Sem Pena, de Eugênio Puppo
Crítica de Adriano Garrett
Não é preciso olhar muito longe para encontrarmos exemplos de governantes que veem a repressão desenfreada como única forma de combate à criminalidade, e que contam quase sempre com a anuência de boa parte da população. Em Sem Pena, documentário de Eugênio Puppo que abriu a mostra competitiva do 47º Festival de Brasília, os reflexos nada animadores desta lógica no funcionamento do Judiciário e do sistema prisional brasileiro são expostos e colocados em xeque.
Em sua primeira cena, na qual uma câmera fixa colocada no elevador de um prédio do Judiciário mostra as portas se abrindo e fechando (como numa prisão), o filme já deixa clara a sua intenção: trazer para a superfície, para a sociedade em geral, um problema que hoje permanece intocado e sem solução no gabinete de poucos.

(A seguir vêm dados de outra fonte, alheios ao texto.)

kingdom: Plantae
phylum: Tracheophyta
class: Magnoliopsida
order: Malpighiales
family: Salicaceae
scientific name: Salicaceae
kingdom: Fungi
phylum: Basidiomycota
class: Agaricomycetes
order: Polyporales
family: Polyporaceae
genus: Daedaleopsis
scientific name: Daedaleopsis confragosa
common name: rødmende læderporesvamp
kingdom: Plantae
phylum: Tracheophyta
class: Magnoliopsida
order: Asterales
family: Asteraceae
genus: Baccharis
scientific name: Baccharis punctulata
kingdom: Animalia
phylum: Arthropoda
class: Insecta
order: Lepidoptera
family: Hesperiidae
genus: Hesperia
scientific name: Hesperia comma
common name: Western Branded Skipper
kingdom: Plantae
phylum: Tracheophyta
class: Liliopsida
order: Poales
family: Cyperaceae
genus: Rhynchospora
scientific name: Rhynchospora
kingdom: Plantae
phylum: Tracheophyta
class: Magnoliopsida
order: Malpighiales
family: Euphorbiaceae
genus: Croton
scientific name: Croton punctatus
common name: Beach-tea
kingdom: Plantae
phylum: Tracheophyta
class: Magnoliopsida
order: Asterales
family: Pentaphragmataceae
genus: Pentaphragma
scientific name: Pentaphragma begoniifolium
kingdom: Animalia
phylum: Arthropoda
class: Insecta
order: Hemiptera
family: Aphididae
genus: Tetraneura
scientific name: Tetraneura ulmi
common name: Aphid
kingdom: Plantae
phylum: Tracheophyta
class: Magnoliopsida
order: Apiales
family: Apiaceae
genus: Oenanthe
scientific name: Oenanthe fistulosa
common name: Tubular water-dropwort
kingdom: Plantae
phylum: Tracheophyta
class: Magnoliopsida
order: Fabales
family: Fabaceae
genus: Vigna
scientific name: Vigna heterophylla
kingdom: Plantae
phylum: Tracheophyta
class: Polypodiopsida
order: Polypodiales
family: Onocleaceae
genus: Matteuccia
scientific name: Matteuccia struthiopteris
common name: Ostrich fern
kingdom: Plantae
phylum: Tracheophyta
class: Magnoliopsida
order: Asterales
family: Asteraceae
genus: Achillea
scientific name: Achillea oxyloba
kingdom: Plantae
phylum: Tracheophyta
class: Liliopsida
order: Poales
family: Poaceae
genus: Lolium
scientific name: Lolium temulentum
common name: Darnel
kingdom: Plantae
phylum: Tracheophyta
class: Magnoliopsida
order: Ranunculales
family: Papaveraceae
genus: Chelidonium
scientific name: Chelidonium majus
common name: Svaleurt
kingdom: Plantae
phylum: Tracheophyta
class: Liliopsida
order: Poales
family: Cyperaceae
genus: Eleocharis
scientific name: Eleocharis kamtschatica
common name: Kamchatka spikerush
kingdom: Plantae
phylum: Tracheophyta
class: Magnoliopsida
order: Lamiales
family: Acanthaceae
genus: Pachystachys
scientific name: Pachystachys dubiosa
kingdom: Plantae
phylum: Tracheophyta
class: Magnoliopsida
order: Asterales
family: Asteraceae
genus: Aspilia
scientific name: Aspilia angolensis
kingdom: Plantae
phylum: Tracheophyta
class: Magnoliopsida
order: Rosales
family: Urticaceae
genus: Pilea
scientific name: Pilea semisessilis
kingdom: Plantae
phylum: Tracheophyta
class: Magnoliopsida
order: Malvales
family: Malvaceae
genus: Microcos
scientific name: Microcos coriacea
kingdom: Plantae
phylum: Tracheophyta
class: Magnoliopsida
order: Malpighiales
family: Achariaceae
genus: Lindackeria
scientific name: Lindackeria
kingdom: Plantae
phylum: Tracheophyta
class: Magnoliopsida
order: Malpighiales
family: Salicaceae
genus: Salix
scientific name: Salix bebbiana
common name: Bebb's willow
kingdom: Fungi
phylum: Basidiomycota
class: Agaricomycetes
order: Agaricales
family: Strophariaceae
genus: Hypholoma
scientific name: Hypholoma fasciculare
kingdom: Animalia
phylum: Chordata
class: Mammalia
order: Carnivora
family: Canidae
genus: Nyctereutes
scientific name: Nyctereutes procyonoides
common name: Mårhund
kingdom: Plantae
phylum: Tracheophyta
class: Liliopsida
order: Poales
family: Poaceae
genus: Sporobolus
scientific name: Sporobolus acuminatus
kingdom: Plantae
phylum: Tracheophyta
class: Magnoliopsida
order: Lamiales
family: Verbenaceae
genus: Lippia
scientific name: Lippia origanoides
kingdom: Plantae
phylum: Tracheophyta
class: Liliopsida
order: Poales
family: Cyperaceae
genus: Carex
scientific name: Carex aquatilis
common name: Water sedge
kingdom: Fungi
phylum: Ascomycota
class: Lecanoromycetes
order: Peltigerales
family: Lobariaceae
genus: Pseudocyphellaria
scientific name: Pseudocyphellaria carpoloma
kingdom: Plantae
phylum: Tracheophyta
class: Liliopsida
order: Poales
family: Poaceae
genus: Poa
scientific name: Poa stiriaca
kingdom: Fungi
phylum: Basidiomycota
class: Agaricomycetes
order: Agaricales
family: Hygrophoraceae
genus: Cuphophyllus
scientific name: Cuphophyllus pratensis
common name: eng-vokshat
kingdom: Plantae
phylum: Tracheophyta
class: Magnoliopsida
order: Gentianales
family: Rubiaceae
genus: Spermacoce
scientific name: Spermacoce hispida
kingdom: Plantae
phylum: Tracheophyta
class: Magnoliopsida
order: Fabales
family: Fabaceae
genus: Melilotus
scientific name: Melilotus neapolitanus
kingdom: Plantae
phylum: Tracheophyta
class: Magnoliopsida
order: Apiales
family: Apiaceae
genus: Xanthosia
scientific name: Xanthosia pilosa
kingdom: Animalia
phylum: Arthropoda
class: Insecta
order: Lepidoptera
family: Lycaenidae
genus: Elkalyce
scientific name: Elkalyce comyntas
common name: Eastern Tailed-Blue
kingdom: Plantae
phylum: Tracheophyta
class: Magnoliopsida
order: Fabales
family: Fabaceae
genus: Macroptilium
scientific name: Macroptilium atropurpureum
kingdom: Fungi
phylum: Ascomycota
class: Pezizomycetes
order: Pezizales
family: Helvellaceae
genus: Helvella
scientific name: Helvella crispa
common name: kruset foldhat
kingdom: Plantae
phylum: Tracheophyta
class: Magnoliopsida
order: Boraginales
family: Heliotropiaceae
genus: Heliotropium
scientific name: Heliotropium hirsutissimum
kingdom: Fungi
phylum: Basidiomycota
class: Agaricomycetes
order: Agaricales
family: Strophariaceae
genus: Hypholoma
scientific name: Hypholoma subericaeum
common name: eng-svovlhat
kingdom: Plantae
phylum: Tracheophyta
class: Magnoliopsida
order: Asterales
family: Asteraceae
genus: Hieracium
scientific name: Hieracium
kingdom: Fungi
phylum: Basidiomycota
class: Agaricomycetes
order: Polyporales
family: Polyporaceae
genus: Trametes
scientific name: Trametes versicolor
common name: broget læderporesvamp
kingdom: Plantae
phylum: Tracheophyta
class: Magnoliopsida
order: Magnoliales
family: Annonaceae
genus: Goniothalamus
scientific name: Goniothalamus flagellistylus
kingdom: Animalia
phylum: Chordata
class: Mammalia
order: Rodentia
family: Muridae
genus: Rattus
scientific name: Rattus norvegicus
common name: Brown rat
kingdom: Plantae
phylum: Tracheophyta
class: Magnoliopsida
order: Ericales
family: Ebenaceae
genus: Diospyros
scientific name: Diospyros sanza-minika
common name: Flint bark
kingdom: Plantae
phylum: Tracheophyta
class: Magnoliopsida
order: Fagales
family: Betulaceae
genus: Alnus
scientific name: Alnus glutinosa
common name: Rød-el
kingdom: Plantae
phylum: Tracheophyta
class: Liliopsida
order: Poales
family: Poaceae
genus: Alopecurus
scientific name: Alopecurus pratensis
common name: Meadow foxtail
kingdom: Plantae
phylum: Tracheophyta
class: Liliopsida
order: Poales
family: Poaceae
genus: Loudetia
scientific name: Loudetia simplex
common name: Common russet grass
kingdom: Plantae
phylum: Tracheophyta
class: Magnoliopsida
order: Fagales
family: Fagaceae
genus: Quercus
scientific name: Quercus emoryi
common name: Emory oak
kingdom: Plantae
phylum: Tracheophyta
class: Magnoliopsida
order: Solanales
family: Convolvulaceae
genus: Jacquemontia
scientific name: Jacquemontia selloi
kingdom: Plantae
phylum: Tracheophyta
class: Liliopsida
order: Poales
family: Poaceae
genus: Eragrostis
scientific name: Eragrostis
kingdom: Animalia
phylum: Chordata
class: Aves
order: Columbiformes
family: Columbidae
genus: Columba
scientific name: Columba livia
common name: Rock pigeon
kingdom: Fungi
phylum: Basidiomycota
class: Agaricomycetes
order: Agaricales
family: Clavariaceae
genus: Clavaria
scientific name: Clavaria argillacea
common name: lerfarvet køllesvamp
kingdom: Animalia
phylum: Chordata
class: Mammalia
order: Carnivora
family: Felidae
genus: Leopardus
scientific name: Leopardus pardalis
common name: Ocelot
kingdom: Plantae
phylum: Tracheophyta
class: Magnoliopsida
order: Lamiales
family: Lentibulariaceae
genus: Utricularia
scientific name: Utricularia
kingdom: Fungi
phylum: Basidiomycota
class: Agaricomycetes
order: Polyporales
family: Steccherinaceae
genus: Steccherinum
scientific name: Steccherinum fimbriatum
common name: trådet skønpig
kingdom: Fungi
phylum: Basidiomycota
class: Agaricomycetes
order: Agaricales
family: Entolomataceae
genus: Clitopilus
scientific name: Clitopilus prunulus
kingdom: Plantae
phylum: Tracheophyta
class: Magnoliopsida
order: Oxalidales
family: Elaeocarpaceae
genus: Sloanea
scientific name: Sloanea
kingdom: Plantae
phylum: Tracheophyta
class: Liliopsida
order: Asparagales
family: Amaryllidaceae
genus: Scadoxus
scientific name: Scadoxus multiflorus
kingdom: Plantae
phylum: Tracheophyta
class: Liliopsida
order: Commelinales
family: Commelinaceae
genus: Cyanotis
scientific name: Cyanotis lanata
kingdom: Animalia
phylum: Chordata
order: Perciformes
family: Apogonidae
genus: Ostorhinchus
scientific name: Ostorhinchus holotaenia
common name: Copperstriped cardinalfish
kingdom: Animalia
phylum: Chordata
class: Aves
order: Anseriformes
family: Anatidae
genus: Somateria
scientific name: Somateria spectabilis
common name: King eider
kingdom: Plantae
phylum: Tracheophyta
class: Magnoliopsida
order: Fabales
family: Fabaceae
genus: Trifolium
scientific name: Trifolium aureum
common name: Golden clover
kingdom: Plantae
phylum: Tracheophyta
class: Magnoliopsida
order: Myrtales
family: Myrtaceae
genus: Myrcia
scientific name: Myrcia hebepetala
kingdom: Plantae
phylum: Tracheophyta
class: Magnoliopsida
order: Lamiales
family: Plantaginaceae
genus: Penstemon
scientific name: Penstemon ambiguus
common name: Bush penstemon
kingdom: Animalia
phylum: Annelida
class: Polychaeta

A partir de entrevistas com fontes que se relacionam de alguma forma ao tema (como presidiários, ex-detentos, ex-policiais, membros do Judiciário, especialistas em segurança pública), o filme traça o perfil de um sistema que, como faz questão de frisar desde a sua primeira entrevista, ele julga como um completo fracasso.
A escolha por não mostrar o rosto nem o nome dos entrevistados pode ser vista como uma maneira de evitar um pré-julgamento das falas, tanto pela aparência física, quanto pela sugestão de autoridade inerente às nomenclaturas. Assim, o filme ilustra deus depoimentos com imagens que se relacionam de alguma maneira com os assuntos tratados.
Há bons momentos na junção entre imagem e depoimentos. As pilhas de arquivos de anônimos são particularizadas quando ouvimos pessoas que já estiveram no sistema prisional; a imagem de uma Ferrari sendo olhada por jovens moradores de rua em frente a uma faculdade de Direito tem muita força; e assim por diante. De modo geral, porém, o esquematismo limita o potencial cinematográfico da obra.
A lógica visual paradoxal que guia o filme, que pretende tornar visíveis e palpáveis o drama de pessoas e a discussão de temas quase sempre ignorados, só é rompida durante um julgamento em que o rosto de juiz, advogado e promotora são mostrados. Aquelas pessoas são o elo visível de um sistema que, como o próprio filme já mostrara, é muito mais complexo.
Esta cena levanta outras questões que caberiam a vários outros momentos do trabalho: o que ela acrescenta à discussão proposta pelo filme, além da simples concordância com tudo aquilo que havia sido apresentado até então? De que modo a construção narrativa do filme dá espaço para uma reflexão daqueles que não são iniciados no tema e possuem uma visão política distinta da retratada pela obra? Qual contraposição é possível fazer às teses defendidas pelo filme?
A cena final, na qual o diretor parece querer reiterar o papel do espectador e da sociedade neste sistema – estamos todos dentro daquele camburão – é um bom exemplo de defesa cinematográfica das ideias que permeiam a obra. No entanto, apesar da inegável relevância de sua discussão, Sem Pena tem a sua força e a sua limitação vinculadas ao peso do material que mostra.